The term HRTF refers to the effect our shoulders, head, and outer ears have on sound waves coming from different sources before they encounter our eardrums. Those physical interactions impact the timing, levels, and phase relationships of the different frequency content of the sounds we hear. As part of our hearing system, our brains are able to decode all those changes to decipher where the sound likely originated in the space around us.

If you were to place tiny microphones inside your ears and make a recording, it would include the effect of your personal HRTF. You would have a binaural recording that would work perfectly for you if you played it back over headphones, but it wouldn’t work quite as well for anyone else. Since our ears and ear canals are all different shapes and sizes, our individual HRTFs are unique.

Your ear anatomy and head shape affect how your brain localizes sound.

To make 3D audio work as well as it does, Sony measured and studied hundreds of HRTFs and reduced the data down into five “types.” Choosing your closest fit from those five generic HRTFs is part of the audio settings and something you should do when turning on 3D audio.

Do you need the Sony Pulse 3D headset to get the most from the PS5?

A man sits on a couch playing on a PlayStation 5 while wearing the Sony Pulse 3D Wireless Headset and holding a PlayStation DualSense controller.

This is definitely a headset aimed at couch-bound gamers.

Sony released the Pulse 3D headset to accompany the PlayStation 5. While this headset was specifically developed for the console, it isn’t necessary to get the full 3D audio experience. Sony designed the feature so it wouldn’t require special external hardware—if you already have gaming headphones you’re happy with, or you’re eyeing another brand, those will work too.

Related: Best PlayStation 5 gaming headsets

How effective is Sony 3D audio?

Sony clearly spent a lot of time developing its Tempest audio engine and the results of the PlayStation 5’s 3D audio are indeed impressive. At this time it is most effective over headphones, which is clearly where the company focused the majority of its research.

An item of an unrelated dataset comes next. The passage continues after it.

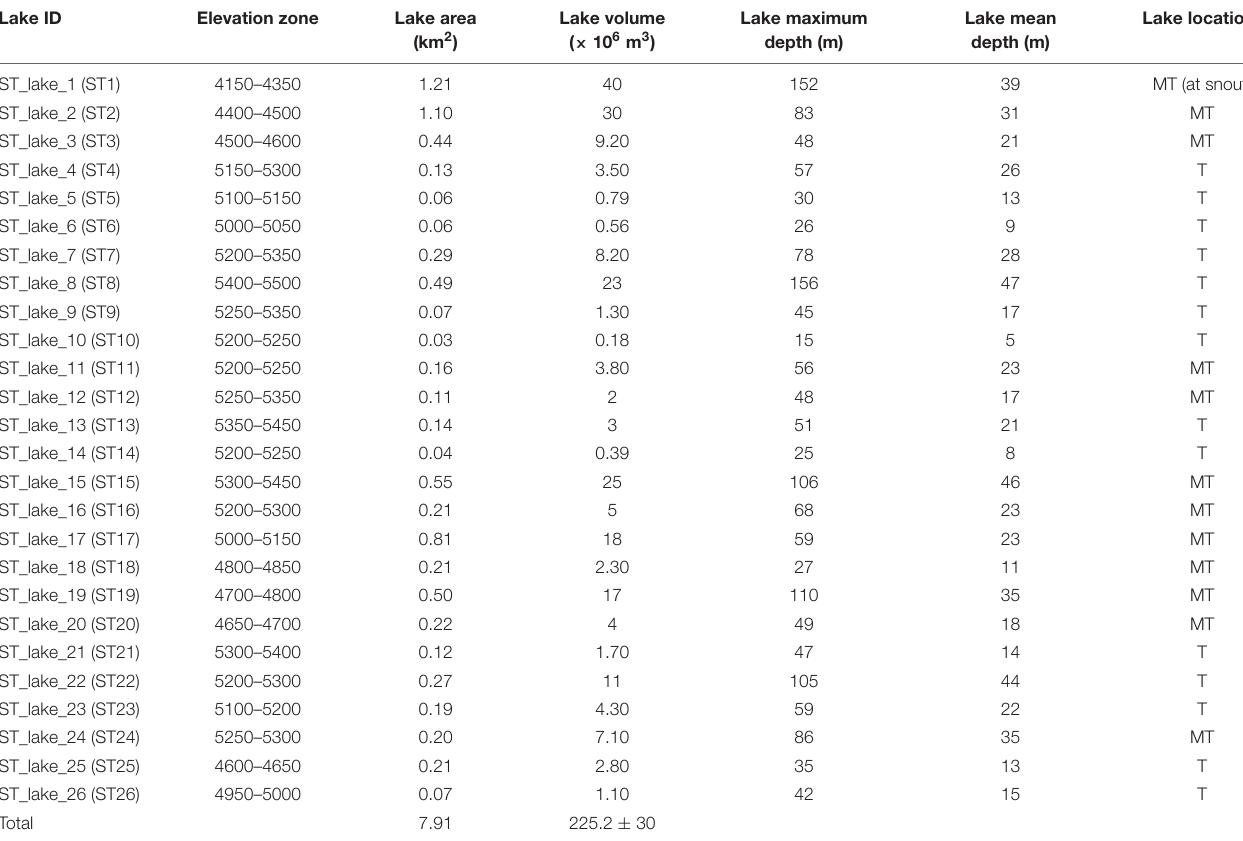
TABLE 3 | Physical attributes of the identified potential sites of future lake formation in the Samudra Tapu Glacier. Lake ID Elevation zone Lake area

How well the effect works over speakers will depend on your speaker setup and on your room. Performance over speakers, in their various possible configurations, is expected to improve over time with future updates.

Additionally, Sony has hinted at plans to roll out further refinements to the HRTF options, with the potential for customized or even fully personalized HRTFs in the future. There is still room for improvement to what Sony already achieved in the current release.

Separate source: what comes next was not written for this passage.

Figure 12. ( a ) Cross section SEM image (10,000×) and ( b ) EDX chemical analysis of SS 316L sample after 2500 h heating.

Is Sony 3D audio a good thing for the consumer?

Whether Sony 3D audio is considered a good thing or not really depends on where you’re coming from. If you’re a gamer who prefers using headphones, this is all great and definitely something to be happy about. You don’t even need to buy a new gaming headset to enjoy the feature.

If you rely on your TV’s speakers, stereo speakers, a 5.1, or 7.1 system for gaming, you should also be happy: the PS5 can use them. The console’s processing might even breathe new life into your existing setup, as it lets you fine-tune your speaker configuration and placement in the PS5 audio output menu.

If you recently shelled out some big bucks on upgrading your TV sound with Dolby Atmos and/or DTS:X capabilities, you’ll probably be disappointed. The PS5 doesn’t fully utilize those systems.

If you’re just an interested observer with no real interest in actually buying a PlayStation 5, the important thing to understand about all this is there’s now another 3D surround sound format out there. It might be superior, but it doesn’t play nicely with the competition. Clearly, Sony is coming out swinging for another format war.

Frequently Asked Questions

Will the PS5's 3D audio work with my Bose QC35 II?

Yes! Its effectiveness varies by a given headset's audio delay (between left and right) and by the degree to which 3D audio is implemented in a game, but any headset that uses 3.5mm to connect can use 3D audio.